*** Begin section ***

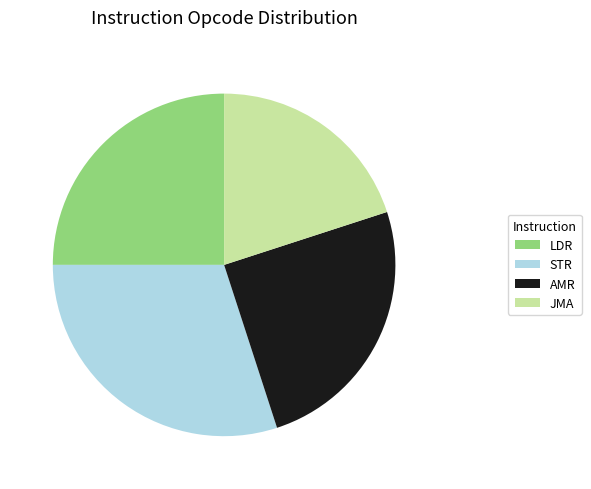

Is STR the majority of the pie?

No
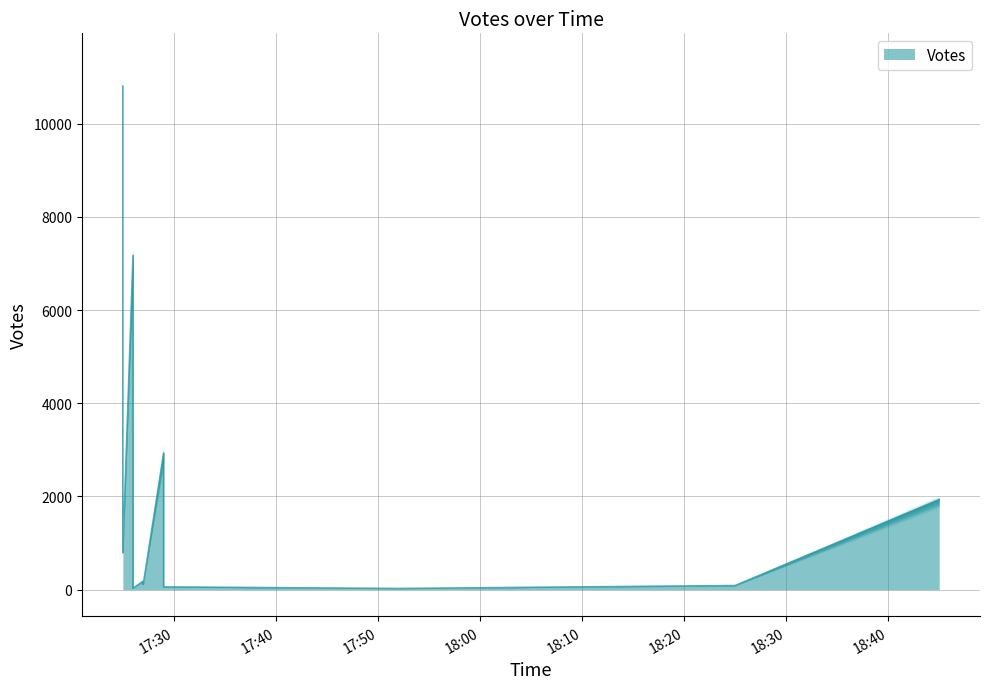

Is it true that the value at 2019-10-08 17:26 is 48?

False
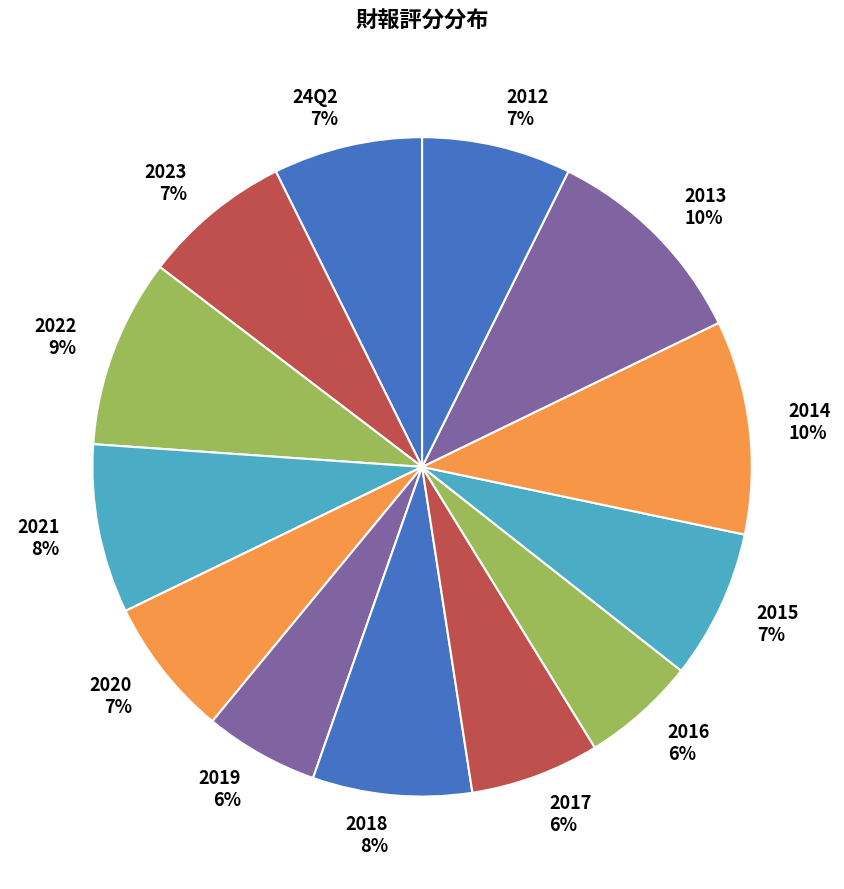

To the nearest percent, what is the combined percentage of 2013 and 2018?

18%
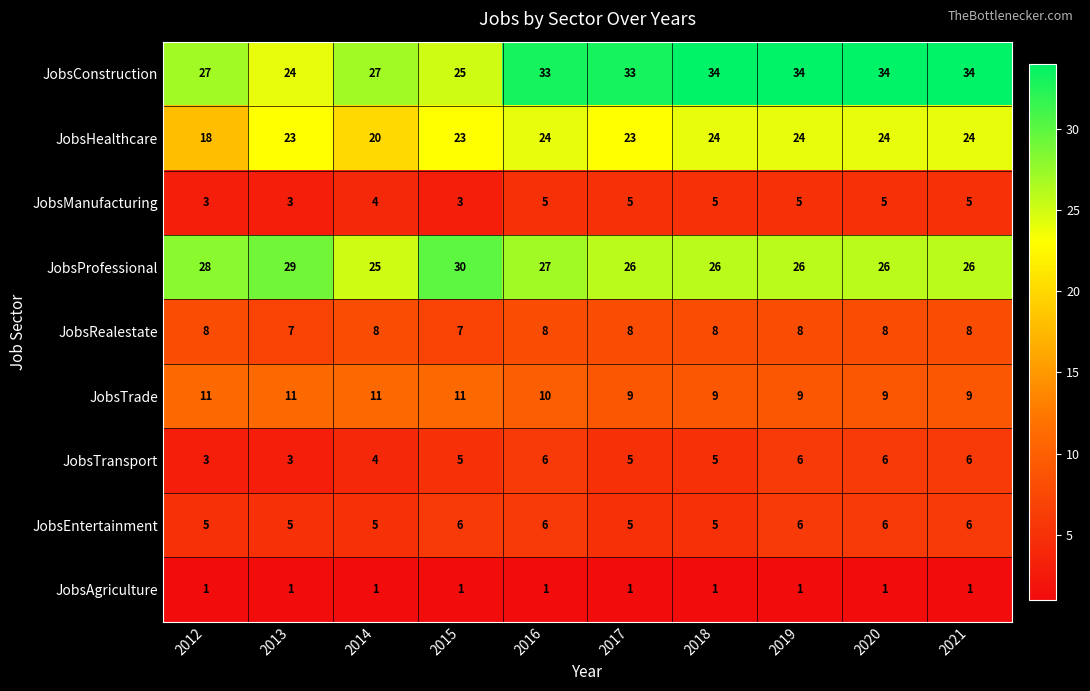

What is the total value across all series at 2018?

117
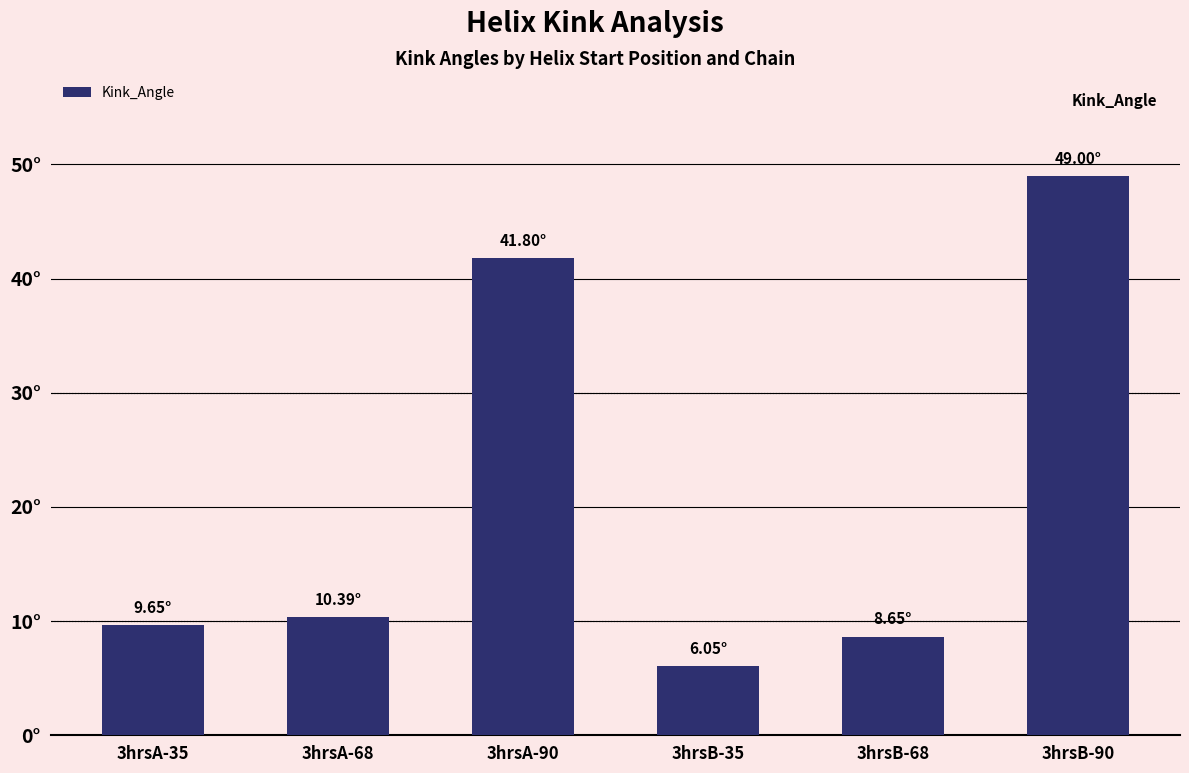

Reading left to right, extract all data points from this chart.

3hrsA-35=9.7	3hrsA-68=10.4	3hrsA-90=41.8	3hrsB-35=6.0	3hrsB-68=8.6	3hrsB-90=49.0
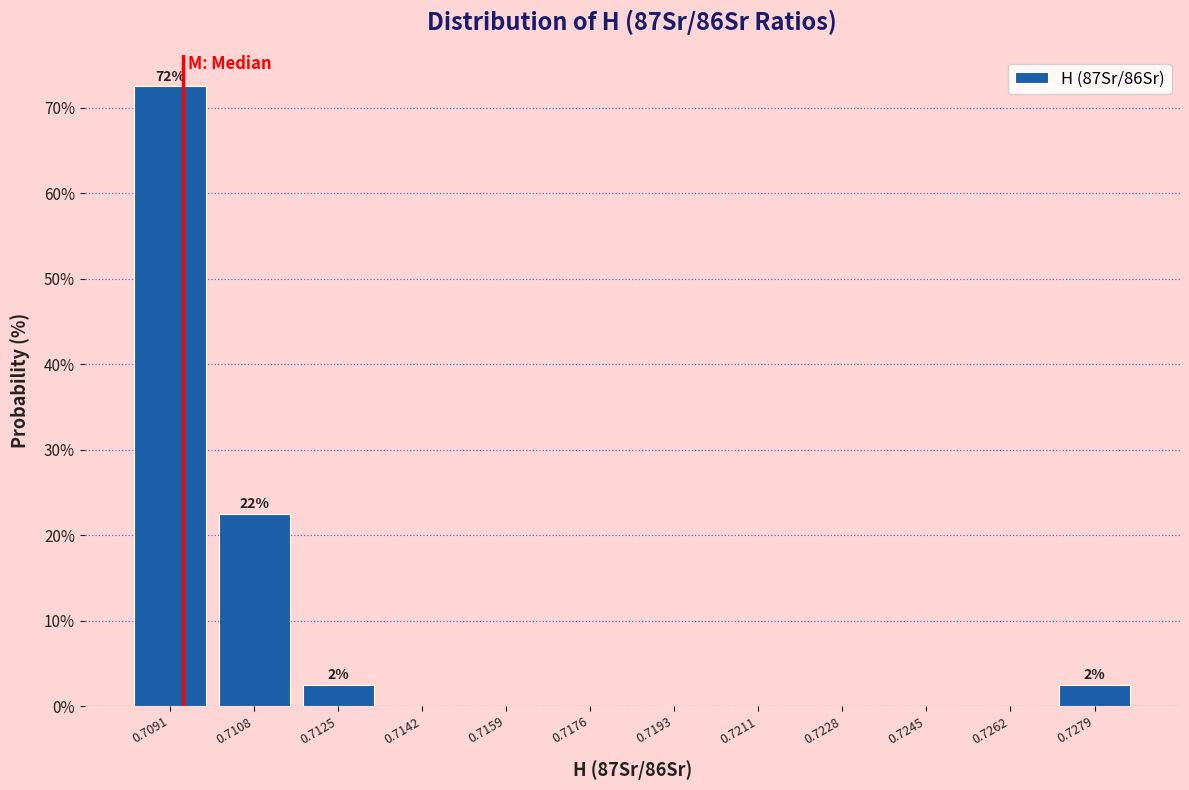

Reading left to right, list all the values displayed in this chart.

0.7091=72.5	0.7108=22.5	0.7125=2.5	0.7142=0.0	0.7159=0.0	0.7176=0.0	0.7193=0.0	0.7211=0.0	0.7228=0.0	0.7245=0.0	0.7262=0.0	0.7279=2.5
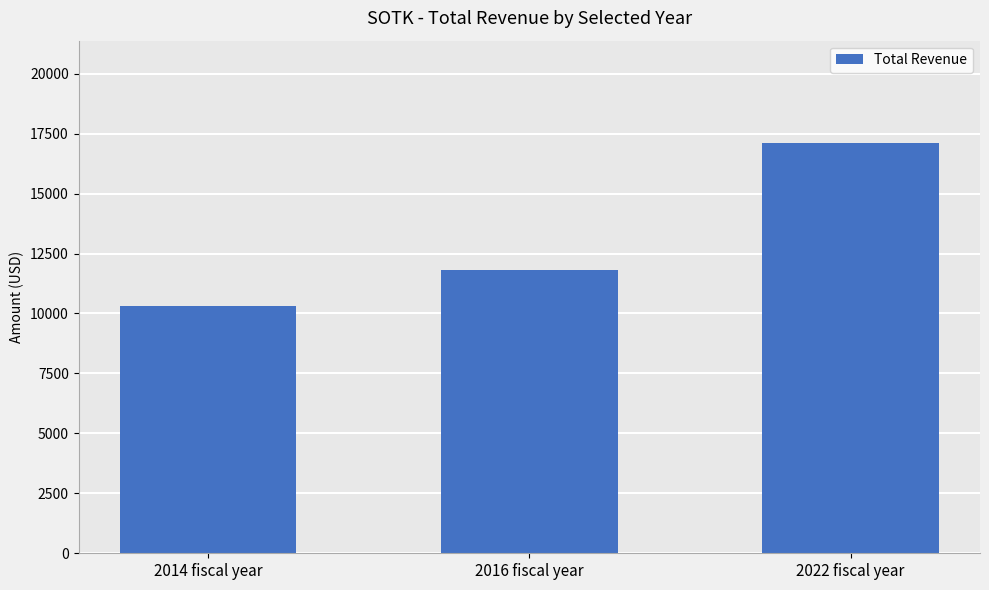

How many data points are less than 11800?

1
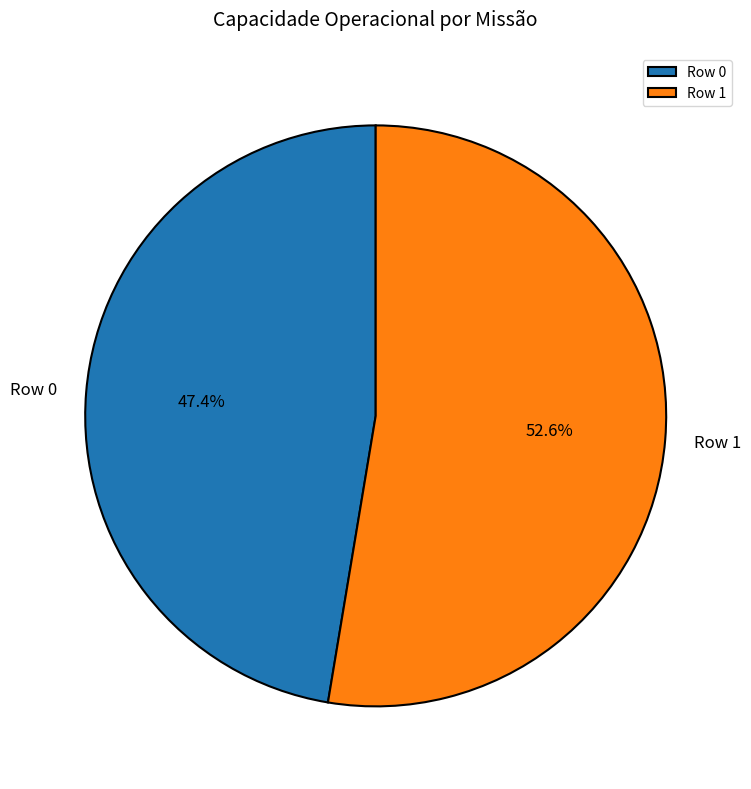

Rank the categories by value from highest to lowest.

Row 1, Row 0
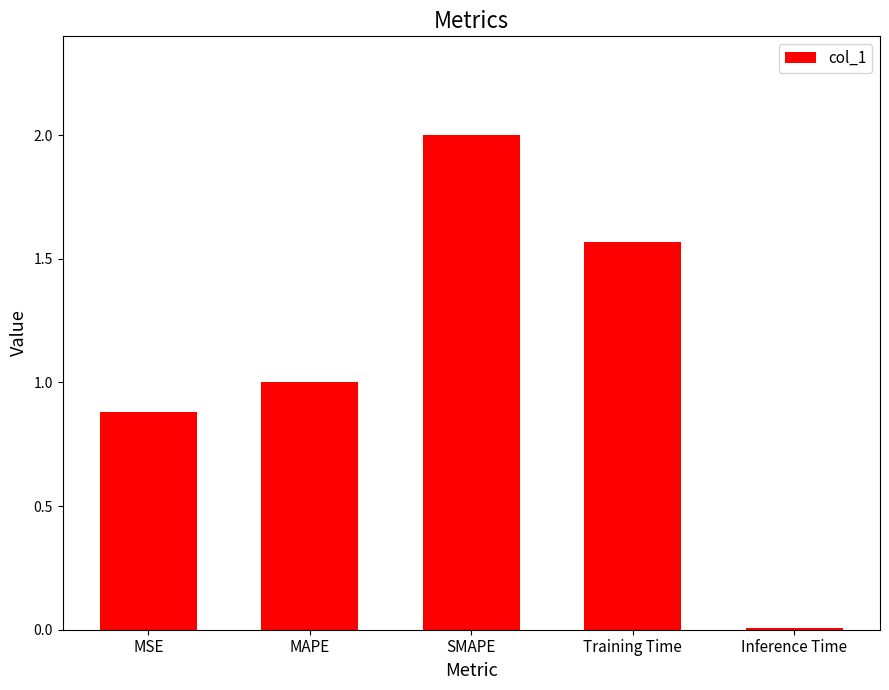

What is the label of the 3rd bar from the left?

SMAPE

*** End section ***

= To-do item =
Retype every one of the records above word for word, leaving out the pictures.

= Finished exercise =
Is STR the majority of the pie?

No

Is it true that the value at 2019-10-08 17:26 is 48?

False

To the nearest percent, what is the combined percentage of 2013 and 2018?

18%

What is the total value across all series at 2018?

117

Reading left to right, extract all data points from this chart.

3hrsA-35=9.7	3hrsA-68=10.4	3hrsA-90=41.8	3hrsB-35=6.0	3hrsB-68=8.6	3hrsB-90=49.0

Reading left to right, list all the values displayed in this chart.

0.7091=72.5	0.7108=22.5	0.7125=2.5	0.7142=0.0	0.7159=0.0	0.7176=0.0	0.7193=0.0	0.7211=0.0	0.7228=0.0	0.7245=0.0	0.7262=0.0	0.7279=2.5

How many data points are less than 11800?

1

Rank the categories by value from highest to lowest.

Row 1, Row 0

What is the label of the 3rd bar from the left?

SMAPE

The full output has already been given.